According to the Daily Mail, Lacey's face is blotched with furious crimson spots. Her entire body is covered with feces. Her hair has become knotted. It's even gotten into her ears. The brown leather couch that acted as her jail is next to a wall, with roughly an 18-inch space between them. Surprisingly, there is a grey toilet and a nice pile of clothing to the right of the sofa. A messy low black table is barely a few feet away in the front. Scattered with lotion bottles, talcum powder, wipes, nose spray, a box with a child's portrait on the lid, and other objects that make it appear that the Fletchers had the things required to clean their unwell child. Two DVD boxes were neatly kept between the sofa and the table. The titles were difficult to detect, although several of the covers looked to be of children's movies.

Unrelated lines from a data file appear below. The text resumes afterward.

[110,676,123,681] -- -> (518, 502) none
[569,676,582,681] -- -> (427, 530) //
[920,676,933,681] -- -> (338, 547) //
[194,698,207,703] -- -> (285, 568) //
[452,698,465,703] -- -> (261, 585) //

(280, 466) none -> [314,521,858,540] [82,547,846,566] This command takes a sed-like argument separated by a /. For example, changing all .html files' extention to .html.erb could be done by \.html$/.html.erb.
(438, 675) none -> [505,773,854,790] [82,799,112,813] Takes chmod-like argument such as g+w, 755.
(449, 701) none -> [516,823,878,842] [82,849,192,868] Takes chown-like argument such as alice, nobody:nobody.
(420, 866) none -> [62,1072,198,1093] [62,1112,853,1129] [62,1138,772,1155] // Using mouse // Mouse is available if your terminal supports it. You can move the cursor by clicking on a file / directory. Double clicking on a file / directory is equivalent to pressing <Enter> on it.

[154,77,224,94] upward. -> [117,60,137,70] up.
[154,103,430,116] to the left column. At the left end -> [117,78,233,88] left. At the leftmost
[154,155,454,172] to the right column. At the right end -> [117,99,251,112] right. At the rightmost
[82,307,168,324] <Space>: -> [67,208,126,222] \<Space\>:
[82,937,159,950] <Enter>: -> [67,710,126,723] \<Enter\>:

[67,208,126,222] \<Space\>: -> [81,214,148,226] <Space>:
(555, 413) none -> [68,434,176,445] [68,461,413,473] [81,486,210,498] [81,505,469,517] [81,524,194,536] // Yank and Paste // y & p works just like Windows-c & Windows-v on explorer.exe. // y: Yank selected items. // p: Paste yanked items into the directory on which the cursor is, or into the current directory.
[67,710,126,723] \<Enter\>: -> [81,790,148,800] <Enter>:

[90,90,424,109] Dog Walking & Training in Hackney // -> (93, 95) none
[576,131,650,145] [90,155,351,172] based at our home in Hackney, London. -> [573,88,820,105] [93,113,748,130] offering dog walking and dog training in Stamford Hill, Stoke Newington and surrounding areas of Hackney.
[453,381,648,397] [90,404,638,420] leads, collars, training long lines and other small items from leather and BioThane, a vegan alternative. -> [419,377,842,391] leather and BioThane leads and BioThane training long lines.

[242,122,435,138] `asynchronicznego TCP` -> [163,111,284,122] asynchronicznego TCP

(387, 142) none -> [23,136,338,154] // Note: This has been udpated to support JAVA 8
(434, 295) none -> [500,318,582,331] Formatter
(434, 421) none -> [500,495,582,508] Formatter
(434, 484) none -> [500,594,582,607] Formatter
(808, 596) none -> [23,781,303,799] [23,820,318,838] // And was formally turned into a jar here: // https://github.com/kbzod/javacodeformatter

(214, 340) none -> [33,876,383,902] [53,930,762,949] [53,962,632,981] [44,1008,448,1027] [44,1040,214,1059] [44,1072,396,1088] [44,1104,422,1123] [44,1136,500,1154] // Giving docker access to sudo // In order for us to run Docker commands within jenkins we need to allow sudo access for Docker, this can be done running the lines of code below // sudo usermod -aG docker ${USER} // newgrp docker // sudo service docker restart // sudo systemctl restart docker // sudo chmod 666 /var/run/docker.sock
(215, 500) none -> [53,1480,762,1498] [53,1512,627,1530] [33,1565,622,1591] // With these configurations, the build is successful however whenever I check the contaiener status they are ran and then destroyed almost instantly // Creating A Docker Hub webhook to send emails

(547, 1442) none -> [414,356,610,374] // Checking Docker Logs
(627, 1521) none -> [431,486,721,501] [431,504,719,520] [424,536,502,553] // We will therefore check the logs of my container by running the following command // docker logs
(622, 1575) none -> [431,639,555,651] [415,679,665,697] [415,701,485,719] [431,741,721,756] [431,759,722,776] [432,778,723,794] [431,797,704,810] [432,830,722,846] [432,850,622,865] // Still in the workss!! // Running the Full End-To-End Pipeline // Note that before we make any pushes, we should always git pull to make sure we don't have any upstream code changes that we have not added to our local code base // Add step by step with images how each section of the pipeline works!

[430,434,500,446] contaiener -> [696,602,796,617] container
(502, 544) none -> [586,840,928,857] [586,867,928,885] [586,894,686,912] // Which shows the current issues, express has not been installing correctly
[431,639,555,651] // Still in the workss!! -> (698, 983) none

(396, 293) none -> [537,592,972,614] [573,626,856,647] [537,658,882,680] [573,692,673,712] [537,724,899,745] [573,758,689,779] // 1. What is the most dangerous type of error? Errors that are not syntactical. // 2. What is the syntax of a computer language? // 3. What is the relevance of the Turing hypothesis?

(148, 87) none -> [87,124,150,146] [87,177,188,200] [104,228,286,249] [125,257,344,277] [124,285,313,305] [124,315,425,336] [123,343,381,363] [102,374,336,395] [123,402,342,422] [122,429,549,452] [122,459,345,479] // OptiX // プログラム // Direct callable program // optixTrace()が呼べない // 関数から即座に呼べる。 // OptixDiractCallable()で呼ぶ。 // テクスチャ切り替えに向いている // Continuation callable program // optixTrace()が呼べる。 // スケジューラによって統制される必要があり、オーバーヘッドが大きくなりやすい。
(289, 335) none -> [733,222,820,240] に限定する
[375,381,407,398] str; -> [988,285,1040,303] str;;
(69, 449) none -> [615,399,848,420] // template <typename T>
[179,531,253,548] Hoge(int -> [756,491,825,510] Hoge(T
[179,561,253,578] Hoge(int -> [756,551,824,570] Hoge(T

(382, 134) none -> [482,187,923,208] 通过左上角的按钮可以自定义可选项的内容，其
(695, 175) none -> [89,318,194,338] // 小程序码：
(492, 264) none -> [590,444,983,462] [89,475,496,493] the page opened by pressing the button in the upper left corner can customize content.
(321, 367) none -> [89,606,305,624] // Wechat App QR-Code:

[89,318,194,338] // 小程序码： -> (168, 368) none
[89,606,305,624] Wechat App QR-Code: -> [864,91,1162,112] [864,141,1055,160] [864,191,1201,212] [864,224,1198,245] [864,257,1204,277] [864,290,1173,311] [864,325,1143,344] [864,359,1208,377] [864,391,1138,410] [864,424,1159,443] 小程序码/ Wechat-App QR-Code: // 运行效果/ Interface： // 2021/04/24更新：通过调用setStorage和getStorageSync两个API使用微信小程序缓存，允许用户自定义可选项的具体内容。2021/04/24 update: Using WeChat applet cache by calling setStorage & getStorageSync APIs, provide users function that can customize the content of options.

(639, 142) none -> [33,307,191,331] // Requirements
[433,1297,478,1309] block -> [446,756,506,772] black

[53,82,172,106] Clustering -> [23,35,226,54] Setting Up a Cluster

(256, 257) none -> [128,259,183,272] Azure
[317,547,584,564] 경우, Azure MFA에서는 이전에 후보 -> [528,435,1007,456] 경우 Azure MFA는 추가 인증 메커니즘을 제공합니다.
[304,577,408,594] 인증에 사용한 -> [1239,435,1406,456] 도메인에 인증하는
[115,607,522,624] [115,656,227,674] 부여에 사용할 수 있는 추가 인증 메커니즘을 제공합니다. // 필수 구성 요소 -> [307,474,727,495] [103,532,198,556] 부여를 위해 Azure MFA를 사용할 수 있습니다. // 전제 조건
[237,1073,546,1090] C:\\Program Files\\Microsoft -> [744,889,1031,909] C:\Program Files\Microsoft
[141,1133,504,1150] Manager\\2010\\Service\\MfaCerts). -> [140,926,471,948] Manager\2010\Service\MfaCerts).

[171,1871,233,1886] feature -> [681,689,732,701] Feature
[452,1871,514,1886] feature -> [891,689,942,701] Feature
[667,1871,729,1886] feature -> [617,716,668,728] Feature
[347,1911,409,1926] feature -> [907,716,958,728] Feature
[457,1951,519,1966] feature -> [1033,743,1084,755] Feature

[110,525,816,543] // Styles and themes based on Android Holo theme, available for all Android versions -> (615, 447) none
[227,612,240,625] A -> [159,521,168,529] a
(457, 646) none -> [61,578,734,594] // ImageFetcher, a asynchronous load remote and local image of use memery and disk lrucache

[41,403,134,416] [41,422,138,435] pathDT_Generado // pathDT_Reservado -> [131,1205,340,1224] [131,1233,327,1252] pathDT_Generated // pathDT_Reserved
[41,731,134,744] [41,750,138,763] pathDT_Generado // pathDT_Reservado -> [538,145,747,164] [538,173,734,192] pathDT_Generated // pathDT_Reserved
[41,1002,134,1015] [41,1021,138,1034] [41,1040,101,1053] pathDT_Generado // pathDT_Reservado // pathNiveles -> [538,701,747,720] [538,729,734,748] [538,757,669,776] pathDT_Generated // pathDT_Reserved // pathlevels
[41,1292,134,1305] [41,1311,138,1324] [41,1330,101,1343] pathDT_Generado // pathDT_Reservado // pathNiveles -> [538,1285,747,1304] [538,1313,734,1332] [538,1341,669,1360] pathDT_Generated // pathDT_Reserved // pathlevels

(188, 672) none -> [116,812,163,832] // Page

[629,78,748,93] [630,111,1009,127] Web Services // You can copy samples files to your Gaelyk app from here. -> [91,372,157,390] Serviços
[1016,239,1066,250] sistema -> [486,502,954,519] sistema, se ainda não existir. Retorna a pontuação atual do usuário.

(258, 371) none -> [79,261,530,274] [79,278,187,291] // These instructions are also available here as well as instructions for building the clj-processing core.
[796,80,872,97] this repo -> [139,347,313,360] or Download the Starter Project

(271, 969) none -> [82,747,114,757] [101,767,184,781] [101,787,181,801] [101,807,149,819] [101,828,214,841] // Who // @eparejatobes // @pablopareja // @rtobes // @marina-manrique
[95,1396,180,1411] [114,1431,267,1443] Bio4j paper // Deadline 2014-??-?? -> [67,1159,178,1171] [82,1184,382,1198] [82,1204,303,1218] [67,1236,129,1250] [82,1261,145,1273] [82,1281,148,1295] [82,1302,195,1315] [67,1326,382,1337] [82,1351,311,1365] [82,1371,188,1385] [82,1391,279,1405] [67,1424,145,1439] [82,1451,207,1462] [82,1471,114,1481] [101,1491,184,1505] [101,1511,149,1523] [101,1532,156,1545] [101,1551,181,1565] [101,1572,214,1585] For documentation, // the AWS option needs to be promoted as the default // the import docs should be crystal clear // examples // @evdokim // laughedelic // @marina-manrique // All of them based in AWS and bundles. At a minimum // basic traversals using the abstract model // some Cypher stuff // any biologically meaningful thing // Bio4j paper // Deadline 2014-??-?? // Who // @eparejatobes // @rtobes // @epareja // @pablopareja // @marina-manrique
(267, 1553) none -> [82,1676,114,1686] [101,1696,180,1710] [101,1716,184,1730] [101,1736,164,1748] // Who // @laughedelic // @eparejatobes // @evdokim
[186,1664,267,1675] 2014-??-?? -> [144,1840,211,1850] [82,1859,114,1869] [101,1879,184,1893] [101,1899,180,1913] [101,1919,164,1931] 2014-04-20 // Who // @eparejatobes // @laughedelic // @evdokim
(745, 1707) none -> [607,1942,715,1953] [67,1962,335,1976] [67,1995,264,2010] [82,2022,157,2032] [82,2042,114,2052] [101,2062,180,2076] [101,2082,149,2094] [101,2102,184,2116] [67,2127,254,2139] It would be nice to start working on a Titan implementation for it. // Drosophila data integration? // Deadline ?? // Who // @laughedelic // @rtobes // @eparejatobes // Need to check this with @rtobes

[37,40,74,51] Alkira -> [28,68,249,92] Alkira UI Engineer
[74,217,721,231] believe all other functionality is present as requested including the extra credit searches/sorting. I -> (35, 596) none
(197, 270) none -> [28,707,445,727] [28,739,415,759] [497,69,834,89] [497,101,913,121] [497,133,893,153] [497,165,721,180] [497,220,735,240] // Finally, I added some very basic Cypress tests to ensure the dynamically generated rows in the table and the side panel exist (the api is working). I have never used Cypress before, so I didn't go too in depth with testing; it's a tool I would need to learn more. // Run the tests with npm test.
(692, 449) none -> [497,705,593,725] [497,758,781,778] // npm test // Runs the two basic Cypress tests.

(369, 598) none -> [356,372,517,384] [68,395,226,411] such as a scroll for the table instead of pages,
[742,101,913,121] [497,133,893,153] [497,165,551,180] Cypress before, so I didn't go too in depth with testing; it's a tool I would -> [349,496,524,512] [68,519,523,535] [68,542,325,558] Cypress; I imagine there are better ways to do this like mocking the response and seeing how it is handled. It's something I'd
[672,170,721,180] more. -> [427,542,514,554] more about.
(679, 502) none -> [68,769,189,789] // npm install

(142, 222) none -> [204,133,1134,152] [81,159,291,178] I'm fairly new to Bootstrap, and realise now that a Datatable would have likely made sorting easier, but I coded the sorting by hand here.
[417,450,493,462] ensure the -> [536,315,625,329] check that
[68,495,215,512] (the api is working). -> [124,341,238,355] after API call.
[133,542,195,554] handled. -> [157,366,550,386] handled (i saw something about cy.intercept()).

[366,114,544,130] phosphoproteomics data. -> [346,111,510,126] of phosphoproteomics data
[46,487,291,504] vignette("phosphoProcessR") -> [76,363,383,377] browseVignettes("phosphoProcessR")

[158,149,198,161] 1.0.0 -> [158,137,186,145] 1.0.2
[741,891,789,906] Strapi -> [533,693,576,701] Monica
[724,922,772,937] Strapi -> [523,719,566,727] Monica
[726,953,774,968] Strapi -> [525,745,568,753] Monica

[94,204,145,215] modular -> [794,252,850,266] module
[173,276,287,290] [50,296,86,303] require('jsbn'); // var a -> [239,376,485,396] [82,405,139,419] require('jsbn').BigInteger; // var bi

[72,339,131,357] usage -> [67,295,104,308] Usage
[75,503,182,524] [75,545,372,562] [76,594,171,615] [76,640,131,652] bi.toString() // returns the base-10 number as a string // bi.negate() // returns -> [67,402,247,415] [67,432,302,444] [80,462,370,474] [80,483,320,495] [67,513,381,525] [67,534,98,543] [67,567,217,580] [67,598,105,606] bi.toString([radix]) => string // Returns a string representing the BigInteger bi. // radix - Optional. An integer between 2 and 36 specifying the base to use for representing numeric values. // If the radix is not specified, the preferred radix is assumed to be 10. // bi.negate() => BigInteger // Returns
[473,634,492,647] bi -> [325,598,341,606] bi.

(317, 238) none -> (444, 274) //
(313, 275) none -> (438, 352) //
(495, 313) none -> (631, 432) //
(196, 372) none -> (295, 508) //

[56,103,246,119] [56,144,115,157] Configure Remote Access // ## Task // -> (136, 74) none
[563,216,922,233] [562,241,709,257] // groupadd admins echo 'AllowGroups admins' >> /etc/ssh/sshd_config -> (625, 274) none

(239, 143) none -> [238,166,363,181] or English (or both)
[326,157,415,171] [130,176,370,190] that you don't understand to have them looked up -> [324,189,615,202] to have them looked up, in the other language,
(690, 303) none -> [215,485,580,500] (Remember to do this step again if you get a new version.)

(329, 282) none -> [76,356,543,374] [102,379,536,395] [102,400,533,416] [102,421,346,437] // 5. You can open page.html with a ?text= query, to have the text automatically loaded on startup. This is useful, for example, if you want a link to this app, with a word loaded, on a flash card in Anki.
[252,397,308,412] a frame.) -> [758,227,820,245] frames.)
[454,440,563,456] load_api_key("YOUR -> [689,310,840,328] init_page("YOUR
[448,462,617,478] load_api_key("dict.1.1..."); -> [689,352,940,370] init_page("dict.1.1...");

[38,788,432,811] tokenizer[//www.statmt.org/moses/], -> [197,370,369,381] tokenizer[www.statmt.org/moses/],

Lacey's traumatic and inexplicable ordeal is further revealed by images of her taken later on a physician's steel table for a forensic examination. When she was discovered dead in the early hours of January 3, she weighed only 96 pounds. The skin on her buttocks looks to have actually worn or eaten away from the 12 years she hadn't moved off the couch, according to close-ups. Her skin has vanished, there are big raw yellow regions. Her back and buttock areas are so blackened that a layperson can't recognize any shape or form.
Sheila Fletcher, 64, and her husband Clay Fletcher, 65, were arrested on Monday, May 2, and charged with second-degree murder in the death of their daughter Lacey.
Lacey died of severe medical negligence, which resulted in chronic malnutrition, acute hunger, immobility, acute ulcer development, osteomyelitis, which is a bone infection, and eventually sepsis. Lacey had social anxiety and severe autism. She hadn't seen a doctor since she was 16 years old. Coroner Dr Ewell Bickham told DailyMail.com that the photographs left those in the courtroom muted. "When I was presenting the case and showed the pictures and gave the timeline the expressions of the grand jury were utter shock," he said, adding, "Like the clock on the wall never moved again."